BEGIN Extract to read

Of course, the Fourth Amendment forbids “general, exploratory rummaging in a person's belongings.” Coolidge v. New Hampshire, 403 U.S. 443, 467 (1971). Accordingly, “[a] warrant which fails to sufficiently particularize the place to be searched or the things to be seized is unconstitutionally over broad [and the] resulting general search is unconstitutional.” United States v. Travers, 233 F.3d 1327, 1329 (11th Cir. 2000); see also Groh v. Ramirez, 540 U.S. 551, 559 (2004) (“We have clearly stated that the presumptive rule against warrantless searches applies with equal force to searches whose only defect is a lack of particularity in the warrant.”). But “the particularity requirement must be applied with a practical margin of flexibility, depending on the type of property to be seized,” and “a description of property will be acceptable if it is as specific as the circumstances and nature of activity under investigation permit.” United States v. Wuagneux, 683 F.2d 1343, 1349 (11th Cir. 1982).
In the Eleventh Circuit, “there are generally two types of limitations that can particularize ... a warrant. The first is narrowing the search based on the subject matter of the [records searched].... The second is a temporal limitation.” United States v. McCall, 84 F.4th 1317, 1327 (11th Cir. 2023). The undersigned finds the warrant at issue sufficiently particularized according to the subject matter sought.
According to the Supreme Court in Andresen v. Maryland, reviewers must interpret the language of a warrant in context. 427 U.S. 463, 480-82 (1978). In that case, petitioner argued warrants authorizing the search of his offices for specified documents related to the sale and conveyance of certain realty were fatally general. Id. at 479. Specifically, petitioner asserted the Court must construe the phrase “together with other fruits, instrumentalities and evidence of crime at this (time) unknown,” which appeared in each warrant at the end of a sentence listing specific items pertaining to the realty, in isolation. Id. A majority of the Court disagreed:
The challenged phrase is not a separate sentence. Instead, it appears ... at the end of a sentence containing a lengthy list of specified and particular items to be seized, all pertaining to the crime of false pretenses with respect to the sale of [the realty]. We think it clear from the context that the term ‘crime’ in the warrants refers only to the crime of false pretenses with respect to the sale of [the realty]. The “other fruits” clause is one of a series that follows the colon after the word “Maryland.” All clauses in the series are limited by what precedes that colon, namely, “items pertaining to ... [the realty].” The warrants, accordingly, did not authorize the executing officers to conduct a search for evidence of other crimes but only to search for and seize evidence relevant to the crime of false pretenses and [the realty].
*22 Id. at 480-82.

END Extract to read

_Problem requirements_
Reproduce verbatim the portion of the warrant particularity passage between "In the Eleventh" and "subject matter sought.", inclusive.

BEGIN Entries provided

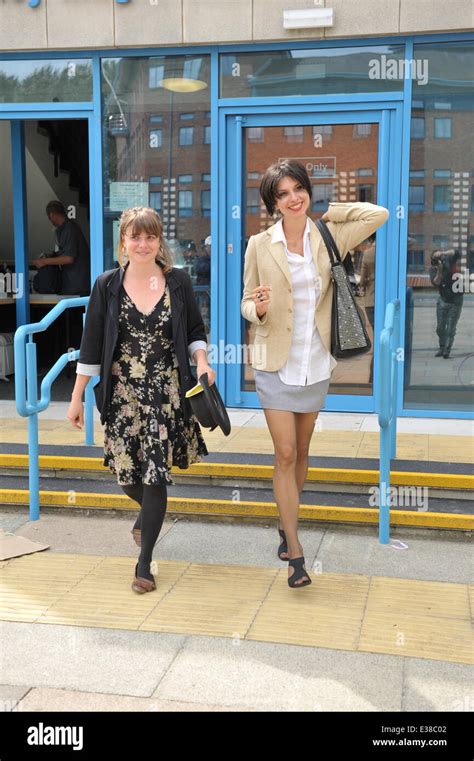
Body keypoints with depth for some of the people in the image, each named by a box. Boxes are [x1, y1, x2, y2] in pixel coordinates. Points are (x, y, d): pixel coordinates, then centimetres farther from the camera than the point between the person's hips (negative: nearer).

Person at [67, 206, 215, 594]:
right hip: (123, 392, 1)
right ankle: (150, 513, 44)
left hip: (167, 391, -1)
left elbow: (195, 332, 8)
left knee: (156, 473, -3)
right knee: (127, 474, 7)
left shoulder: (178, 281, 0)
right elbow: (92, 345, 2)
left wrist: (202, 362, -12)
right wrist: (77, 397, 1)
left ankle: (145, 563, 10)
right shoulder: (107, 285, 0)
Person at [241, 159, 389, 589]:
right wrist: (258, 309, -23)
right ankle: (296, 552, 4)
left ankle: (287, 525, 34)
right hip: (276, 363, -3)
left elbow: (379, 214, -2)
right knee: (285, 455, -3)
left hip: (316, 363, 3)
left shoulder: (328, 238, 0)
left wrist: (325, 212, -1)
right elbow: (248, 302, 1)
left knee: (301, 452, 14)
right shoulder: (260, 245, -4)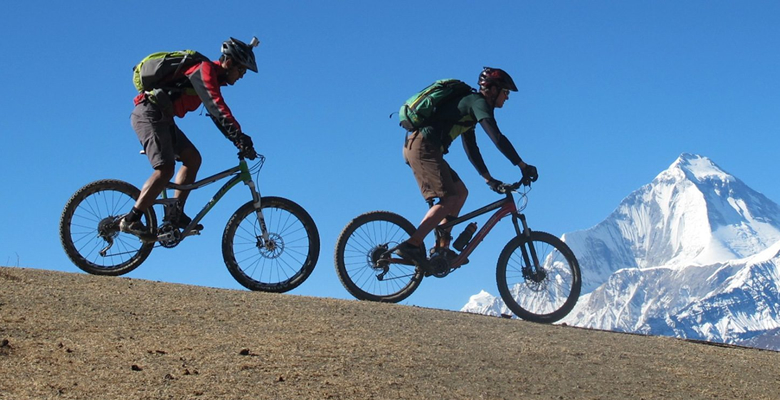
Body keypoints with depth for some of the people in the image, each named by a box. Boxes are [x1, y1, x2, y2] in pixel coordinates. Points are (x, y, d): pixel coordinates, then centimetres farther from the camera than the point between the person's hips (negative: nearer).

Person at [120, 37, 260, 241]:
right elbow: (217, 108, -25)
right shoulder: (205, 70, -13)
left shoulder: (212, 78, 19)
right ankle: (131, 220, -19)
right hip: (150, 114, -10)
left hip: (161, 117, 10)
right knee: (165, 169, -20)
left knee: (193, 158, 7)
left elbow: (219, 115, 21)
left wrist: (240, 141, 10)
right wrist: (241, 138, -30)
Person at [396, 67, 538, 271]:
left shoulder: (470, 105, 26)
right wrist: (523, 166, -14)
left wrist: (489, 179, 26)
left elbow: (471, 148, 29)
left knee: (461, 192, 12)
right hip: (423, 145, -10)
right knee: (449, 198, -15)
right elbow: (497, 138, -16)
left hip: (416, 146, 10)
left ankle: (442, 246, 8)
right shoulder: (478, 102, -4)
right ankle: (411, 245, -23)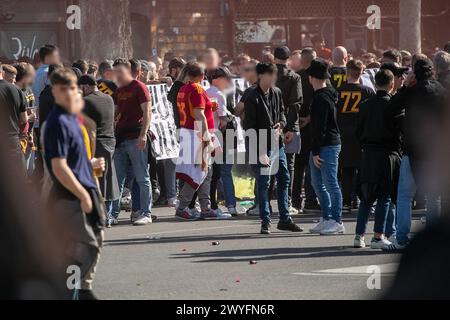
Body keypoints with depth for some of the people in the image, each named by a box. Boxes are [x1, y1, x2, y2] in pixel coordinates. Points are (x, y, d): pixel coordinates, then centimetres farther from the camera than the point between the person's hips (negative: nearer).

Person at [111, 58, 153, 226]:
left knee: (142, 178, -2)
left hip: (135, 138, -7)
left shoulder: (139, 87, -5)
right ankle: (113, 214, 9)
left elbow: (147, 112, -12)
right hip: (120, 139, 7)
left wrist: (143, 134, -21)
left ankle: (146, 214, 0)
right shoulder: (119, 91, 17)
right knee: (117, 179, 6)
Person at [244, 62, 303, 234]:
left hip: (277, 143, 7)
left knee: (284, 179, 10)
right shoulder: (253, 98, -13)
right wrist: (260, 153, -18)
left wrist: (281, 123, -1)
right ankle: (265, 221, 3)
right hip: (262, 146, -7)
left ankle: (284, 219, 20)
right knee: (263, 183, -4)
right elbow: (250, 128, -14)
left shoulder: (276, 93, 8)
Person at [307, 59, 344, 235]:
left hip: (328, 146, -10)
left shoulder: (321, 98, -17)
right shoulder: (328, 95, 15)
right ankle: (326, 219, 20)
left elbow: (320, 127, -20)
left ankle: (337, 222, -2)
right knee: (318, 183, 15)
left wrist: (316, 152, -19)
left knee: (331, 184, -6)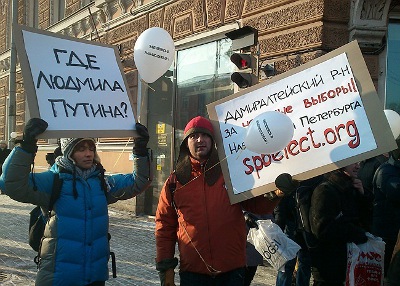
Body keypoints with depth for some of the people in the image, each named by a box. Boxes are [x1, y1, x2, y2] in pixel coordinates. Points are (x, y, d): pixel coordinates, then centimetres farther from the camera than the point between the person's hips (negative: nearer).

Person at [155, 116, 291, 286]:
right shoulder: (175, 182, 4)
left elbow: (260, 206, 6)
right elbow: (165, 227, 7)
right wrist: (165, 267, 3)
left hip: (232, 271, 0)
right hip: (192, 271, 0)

END Entries provided

_Result below_
In the Eleventh Circuit, “there are generally two types of limitations that can particularize ... a warrant. The first is narrowing the search based on the subject matter of the [records searched].... The second is a temporal limitation.” United States v. McCall, 84 F.4th 1317, 1327 (11th Cir. 2023). The undersigned finds the warrant at issue sufficiently particularized according to the subject matter sought.